[Joint position lists]
+ + +
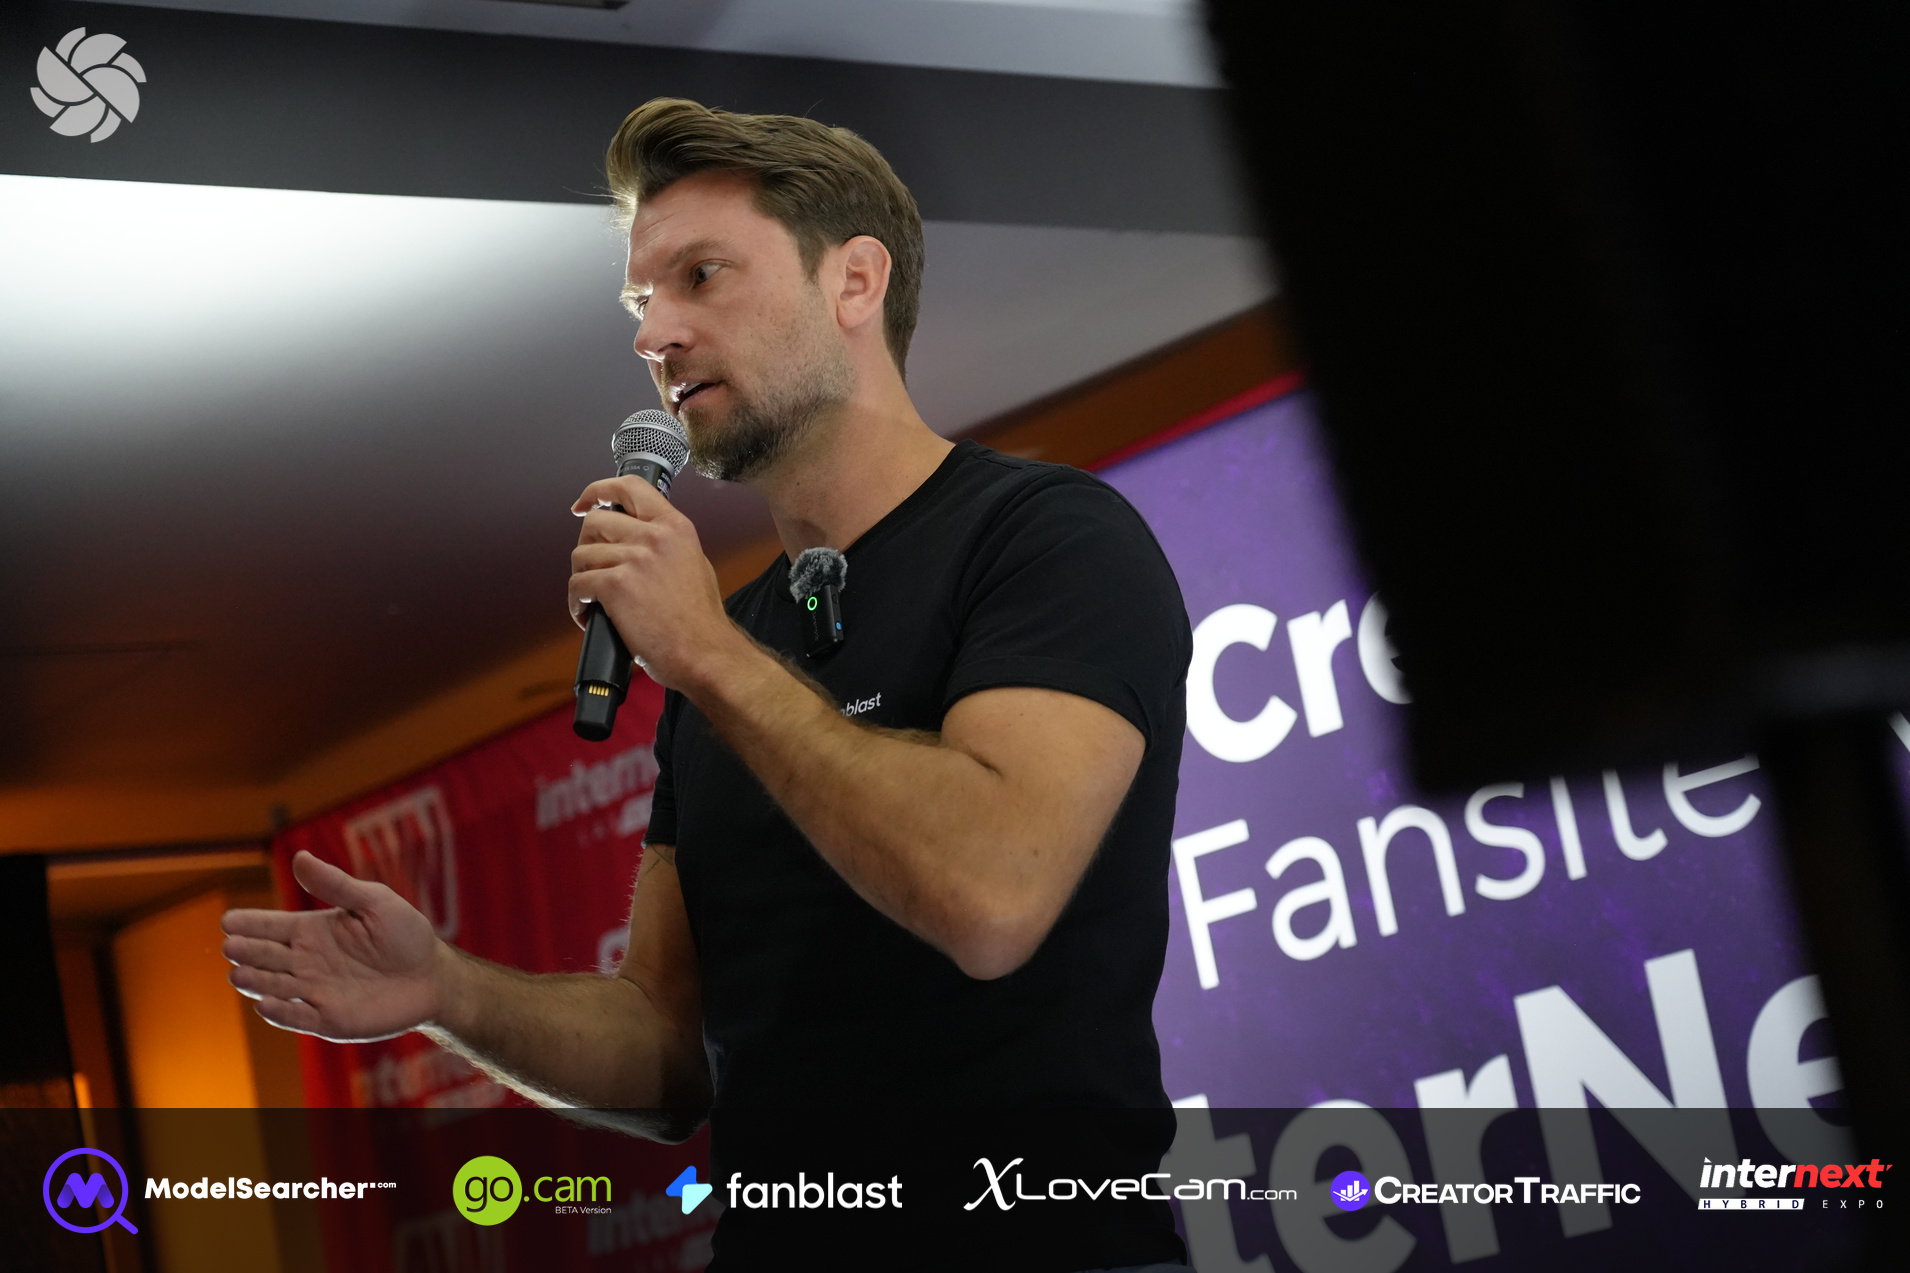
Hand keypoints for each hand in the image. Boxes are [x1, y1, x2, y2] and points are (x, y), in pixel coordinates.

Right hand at [221, 850, 445, 1042]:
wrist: (432, 975)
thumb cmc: (404, 934)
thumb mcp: (374, 901)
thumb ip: (336, 885)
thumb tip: (300, 856)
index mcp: (312, 931)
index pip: (272, 927)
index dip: (250, 924)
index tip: (229, 921)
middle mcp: (306, 962)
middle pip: (267, 957)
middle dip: (248, 952)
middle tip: (232, 947)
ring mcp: (315, 992)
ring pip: (276, 988)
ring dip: (257, 982)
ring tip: (239, 974)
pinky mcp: (329, 1020)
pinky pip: (299, 1018)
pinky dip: (281, 1013)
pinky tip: (265, 1006)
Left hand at [568, 475, 738, 690]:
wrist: (704, 653)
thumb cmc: (701, 621)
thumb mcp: (695, 563)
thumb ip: (667, 544)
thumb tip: (638, 538)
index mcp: (675, 527)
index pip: (630, 488)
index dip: (599, 491)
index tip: (584, 504)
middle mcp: (655, 537)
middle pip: (595, 522)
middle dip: (587, 546)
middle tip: (593, 568)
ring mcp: (635, 559)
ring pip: (582, 555)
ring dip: (583, 579)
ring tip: (595, 601)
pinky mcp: (616, 586)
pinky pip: (578, 584)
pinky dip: (578, 604)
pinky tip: (590, 617)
+ + +
* _Problem to solve_
Using the records above, copy all lines that include the word "hand".

* _Written response_
Hand keypoints for each hand in the image. Boxes are [x1, y1, x2, y2] and points are (x, y), in pixel coordinates.
Right hand at [221, 850, 445, 1042]:
Left hand at [568, 475, 738, 690]:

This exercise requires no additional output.